### WHAT YOU HAVE TO DO
The lines to return are those below that contain the word "scrap".

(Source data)
=-=-=
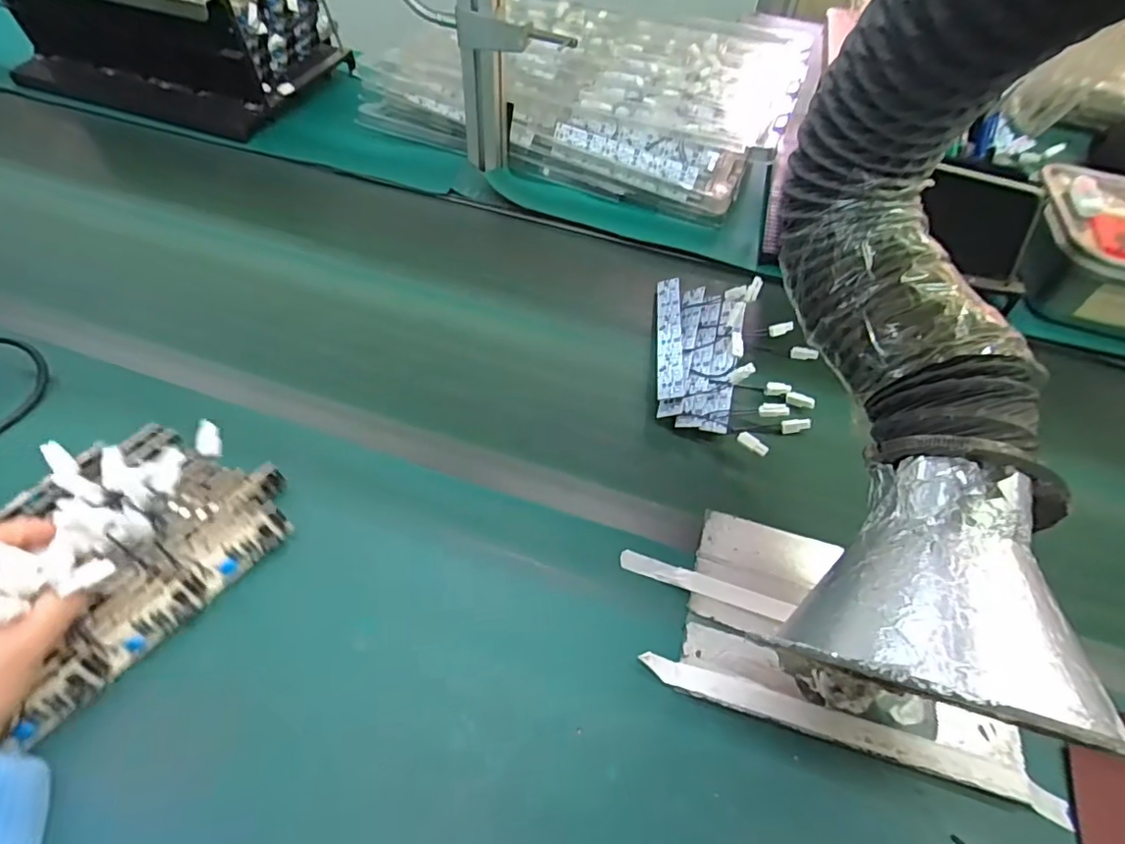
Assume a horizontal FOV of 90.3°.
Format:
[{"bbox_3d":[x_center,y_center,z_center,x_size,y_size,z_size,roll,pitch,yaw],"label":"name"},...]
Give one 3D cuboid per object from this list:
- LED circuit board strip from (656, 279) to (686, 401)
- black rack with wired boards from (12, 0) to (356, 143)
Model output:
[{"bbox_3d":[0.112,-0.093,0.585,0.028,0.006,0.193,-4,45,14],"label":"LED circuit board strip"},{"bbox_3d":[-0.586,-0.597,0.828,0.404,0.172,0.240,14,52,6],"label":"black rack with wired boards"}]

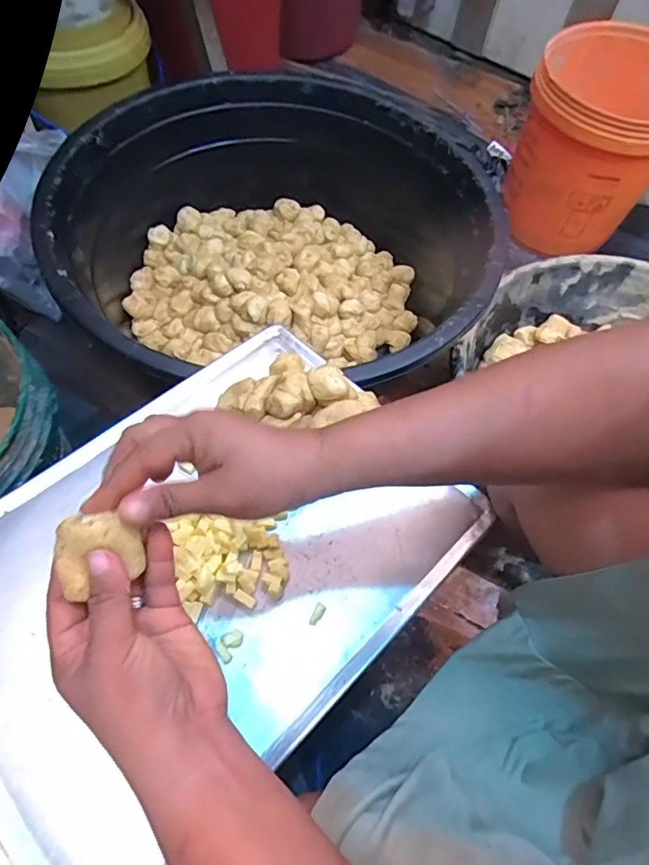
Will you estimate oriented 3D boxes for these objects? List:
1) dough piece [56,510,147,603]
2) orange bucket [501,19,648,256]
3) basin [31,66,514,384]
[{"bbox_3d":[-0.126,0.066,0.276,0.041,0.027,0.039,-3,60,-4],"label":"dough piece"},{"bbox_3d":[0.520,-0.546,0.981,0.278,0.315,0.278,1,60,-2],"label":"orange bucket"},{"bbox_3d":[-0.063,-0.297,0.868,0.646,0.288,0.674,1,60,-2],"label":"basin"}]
=-=-=
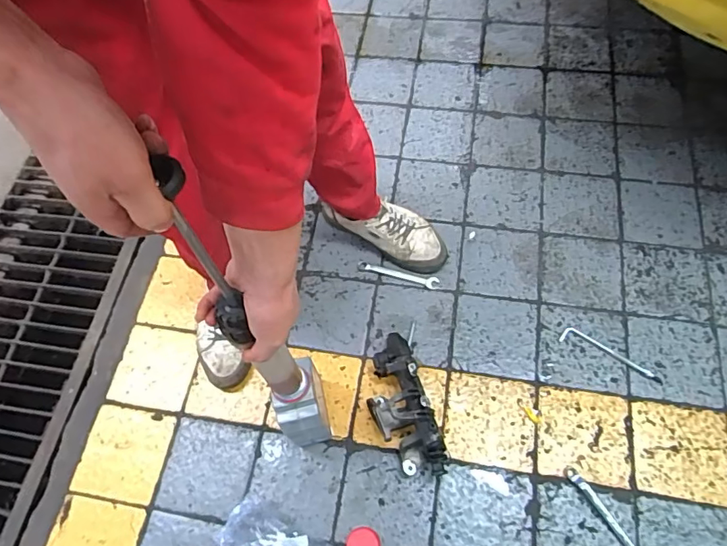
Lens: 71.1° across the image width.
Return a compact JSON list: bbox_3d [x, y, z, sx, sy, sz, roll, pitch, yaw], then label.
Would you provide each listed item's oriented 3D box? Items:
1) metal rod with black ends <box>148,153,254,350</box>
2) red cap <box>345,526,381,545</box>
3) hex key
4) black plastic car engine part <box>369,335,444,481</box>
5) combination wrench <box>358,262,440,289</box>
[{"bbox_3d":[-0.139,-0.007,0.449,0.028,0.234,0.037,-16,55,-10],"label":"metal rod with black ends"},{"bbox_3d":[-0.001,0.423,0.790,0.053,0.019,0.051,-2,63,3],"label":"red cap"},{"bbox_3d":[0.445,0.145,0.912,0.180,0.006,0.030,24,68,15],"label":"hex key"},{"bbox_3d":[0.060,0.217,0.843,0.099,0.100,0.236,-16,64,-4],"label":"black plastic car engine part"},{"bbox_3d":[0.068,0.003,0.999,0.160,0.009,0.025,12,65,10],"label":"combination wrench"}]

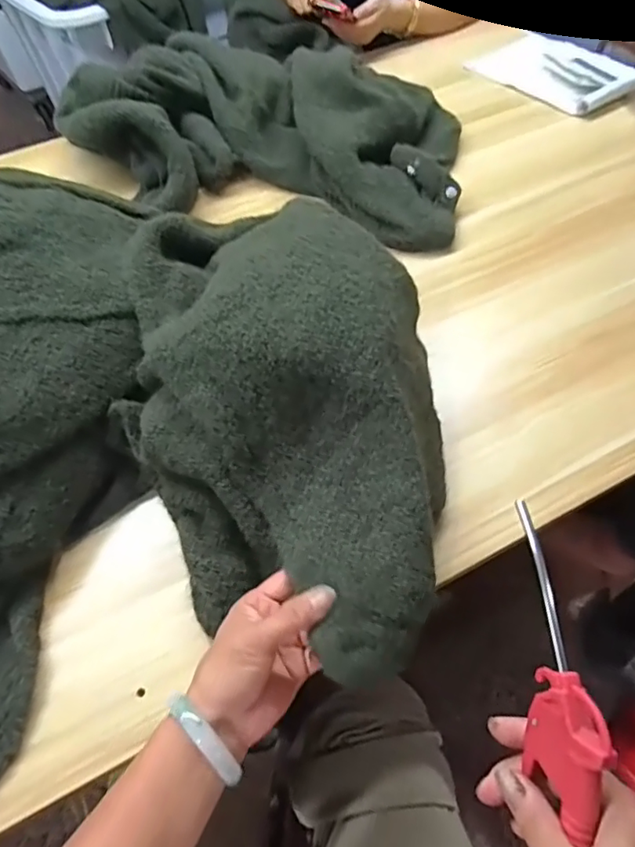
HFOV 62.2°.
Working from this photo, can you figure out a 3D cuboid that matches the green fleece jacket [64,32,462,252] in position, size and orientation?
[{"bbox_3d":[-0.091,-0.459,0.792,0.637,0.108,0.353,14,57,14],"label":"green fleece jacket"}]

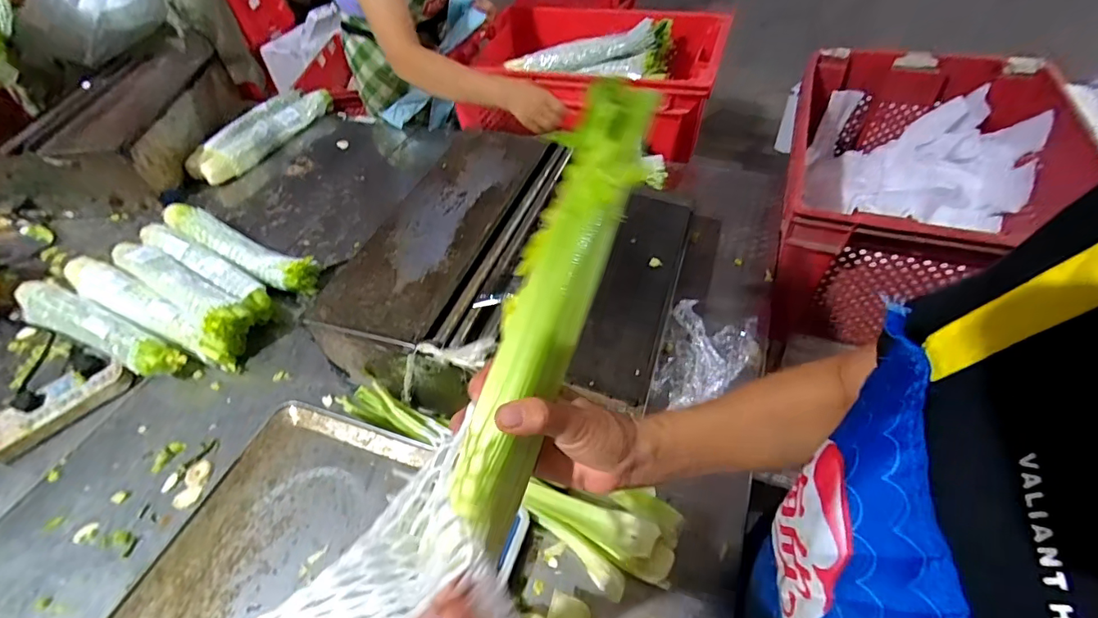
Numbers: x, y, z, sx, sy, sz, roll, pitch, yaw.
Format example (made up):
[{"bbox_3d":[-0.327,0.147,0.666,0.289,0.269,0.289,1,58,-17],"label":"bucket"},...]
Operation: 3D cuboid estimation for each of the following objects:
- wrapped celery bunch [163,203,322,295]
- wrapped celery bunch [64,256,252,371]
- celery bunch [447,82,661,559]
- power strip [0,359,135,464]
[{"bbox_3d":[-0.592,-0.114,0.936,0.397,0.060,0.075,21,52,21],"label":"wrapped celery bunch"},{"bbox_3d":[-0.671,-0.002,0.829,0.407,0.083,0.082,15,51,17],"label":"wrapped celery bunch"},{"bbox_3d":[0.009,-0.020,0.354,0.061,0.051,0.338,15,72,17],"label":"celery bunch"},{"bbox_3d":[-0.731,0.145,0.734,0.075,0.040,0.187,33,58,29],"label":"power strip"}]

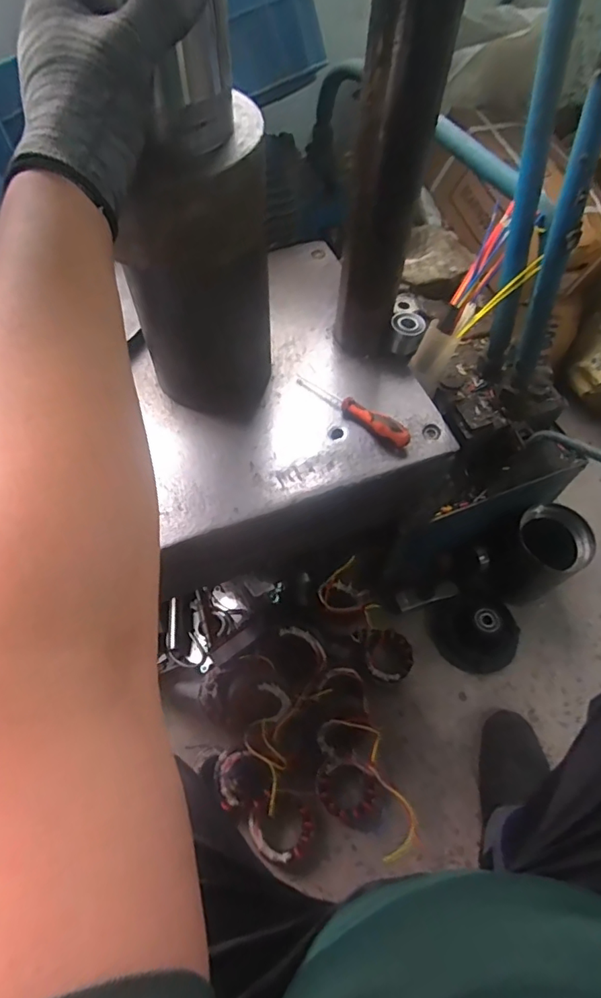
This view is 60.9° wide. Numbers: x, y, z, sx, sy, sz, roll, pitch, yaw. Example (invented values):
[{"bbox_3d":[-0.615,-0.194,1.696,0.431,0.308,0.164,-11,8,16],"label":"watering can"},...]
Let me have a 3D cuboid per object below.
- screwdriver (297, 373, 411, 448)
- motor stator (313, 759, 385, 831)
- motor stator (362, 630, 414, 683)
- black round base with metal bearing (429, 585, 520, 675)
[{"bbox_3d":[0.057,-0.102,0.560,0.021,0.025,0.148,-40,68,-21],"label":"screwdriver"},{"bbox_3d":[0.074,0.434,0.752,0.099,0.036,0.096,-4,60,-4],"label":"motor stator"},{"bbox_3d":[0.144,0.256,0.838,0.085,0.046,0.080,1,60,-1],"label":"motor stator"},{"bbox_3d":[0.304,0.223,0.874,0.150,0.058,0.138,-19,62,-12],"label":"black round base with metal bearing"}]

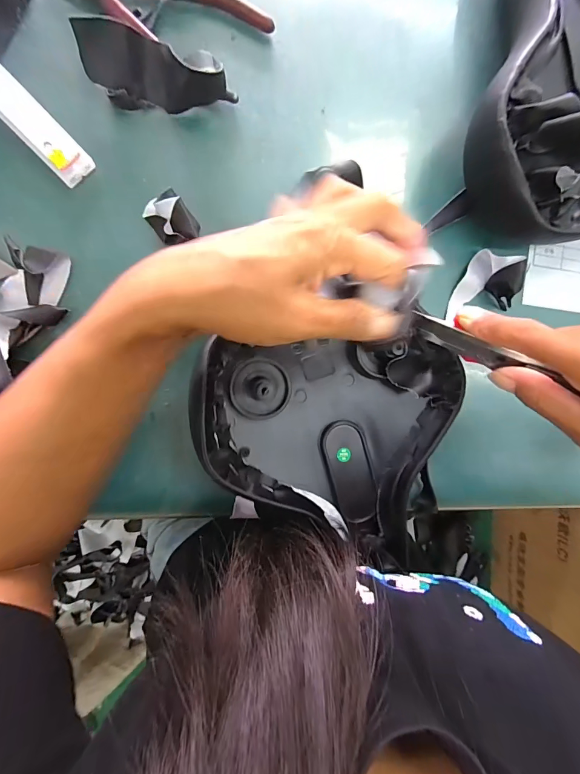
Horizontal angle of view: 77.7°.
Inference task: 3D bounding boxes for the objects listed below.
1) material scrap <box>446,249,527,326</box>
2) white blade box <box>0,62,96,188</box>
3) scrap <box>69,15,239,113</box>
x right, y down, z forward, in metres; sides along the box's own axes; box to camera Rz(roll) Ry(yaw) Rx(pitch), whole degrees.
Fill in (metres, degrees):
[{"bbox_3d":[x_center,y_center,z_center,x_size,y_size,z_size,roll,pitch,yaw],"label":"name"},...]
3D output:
=-=-=
### SOLVED PROBLEM
1) material scrap <box>446,249,527,326</box>
3) scrap <box>69,15,239,113</box>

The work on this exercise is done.